When did you first see the Church's application to life?

If you go back to the 1970s and if you had a nice head of hair and a guitar you can understand why I would think that I didn't need God.

I had what I needed.

I had become very self-sufficient and self-reliant and didn't value relationships, family or prayer. This caught up with me very quickly. By the time I graduated I grew depressed and started asking questions. How could I be so happy last week and suddenly so miserable this week? Something told me that I needed God. Perhaps more of my baptism, and those Sunday Masses and readings had rubbed off on me.

It was during that empty month of June that I wandered into a Newman Center one Thursday evening and experienced a charismatic Mass. The Gospel reading was as if God had written me a letter. It caught my attention and knocked me off my horse. I returned the following week. Through the Newman Center, I met some people that encouraged me to read the Bible. It was a radical beginning to a conversion.

I understand that you were offered your first music job in the midst of confession. Can you tell me about that?

After graduating from the University of Arizona in Tucson in 1984 with a degree in music I wasn't sure what I was going to do. In college I had served at liturgies and led people in prayer and had a real passion for my Catholic faith. When I returned to Phoenix I looked up Father Dale Fushek, a priest I had met in my younger years, for spiritual direction. He had just become the youngest pastor at the largest parish in Phoenix.
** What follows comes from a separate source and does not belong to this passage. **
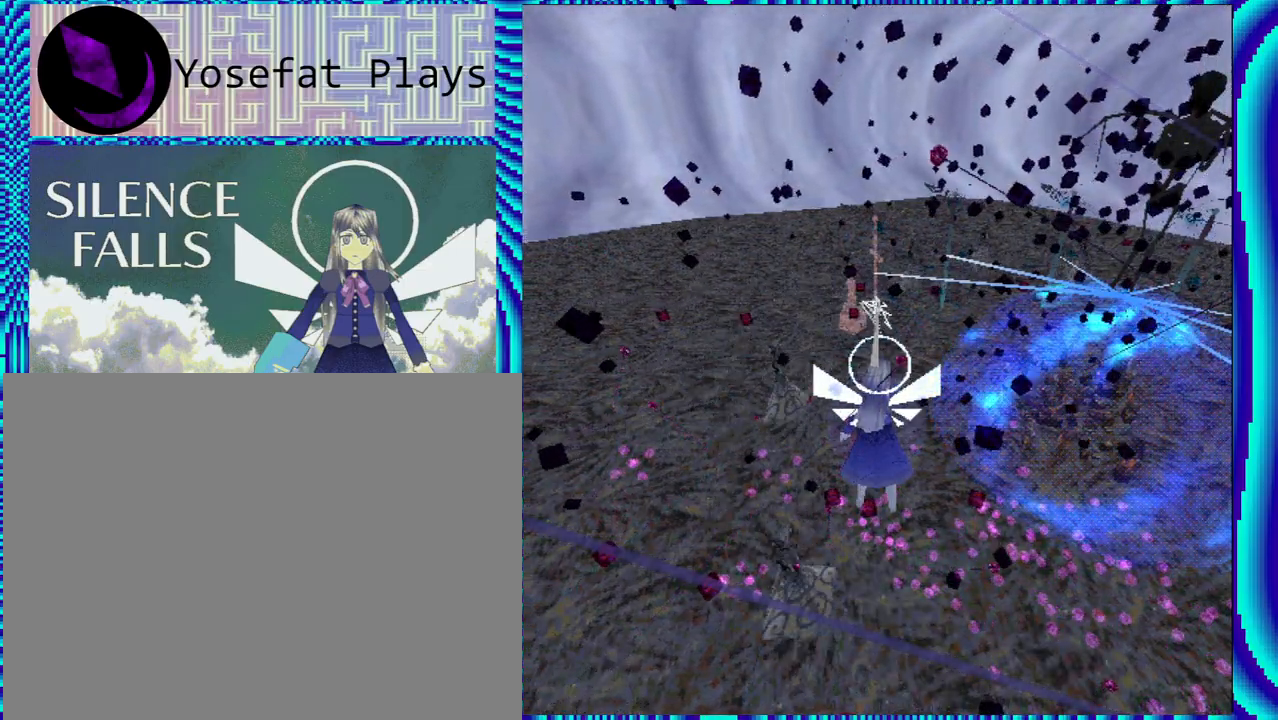
{"buttons": ["R1"], "left_stick": "center", "right_stick": "center", "events": []}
It was during confession that Father Dale asked me if I had health insurance. He said, “I am in need of a musician and I've been thinking of offering you a job.” He jokes that my penance was to work hard for so many years—bad sins, I guess. I began in April of 1985 as the music minister for St. Timothy's Catholic Community in Mesa and it was the birth of something special.

I kept serving our community and the teens. We would need a song for this and a song for that and so I kept writing music. Many of those songs have been picked up by Oregon Catholic Press and by other artists.

Tell me how your collaborations with Kathy Troccoli and Rich Mullins came about.

Kathy had attended our Mass and heard us sing “I Will Choose Christ.” She came down to sing the closing song with us and she whispered to me, “I want to record that song.” I said, “Yeah, right!” and she said, “I'm serious.” So we got together. The song, as it was, was liturgical and probably wouldn't be played on the radio so we changed the lyrics and added a bridge. It became No. 1 on Christian radio and was later nominated for a Dove Award.

I first met Rich Mullins backstage after a concert and we got along. He gave me his home number and encouraged me to call him. I thought, “Who am I to call Rich Mullins?” and so I didn't. Later, while on retreat at John Michael Talbot's hermitage I met Rich again and the first thing he said to me was, “You never called me.”

The last two and a half years of his life he served as a kind of mentor to me. He had been writing a song and asked me and a friend [Mitch McVicker] to help him finish it. We wrote “Nothing Is Beyond You,” but he died tragically before it could be recorded.

Small, alongside with my grief in losing a friend, there was also the loss of that song. I was completely surprised when in December following his death Myrrh Records called. They said, “We understand that you wrote this song with Rich Mullins. Amy Grant would like to record it. Do we have your permission?” It was like getting a call from Rich himself.

Tell me a bit about your most recent album.

I worked on “Change Me” for about two years, and I'm very excited about it. It's certainly my strongest recording to date. It includes a variety of styles including worship, liturgical pieces, and radio-ready songs. It includes a love song I wrote to Our Lady that I sing at a lot of weddings.

It also includes a tribute to the late Rich Mullins called “Just Another Day.” Stylistically and lyrically it's a song that I never could have written if I had never met Rich.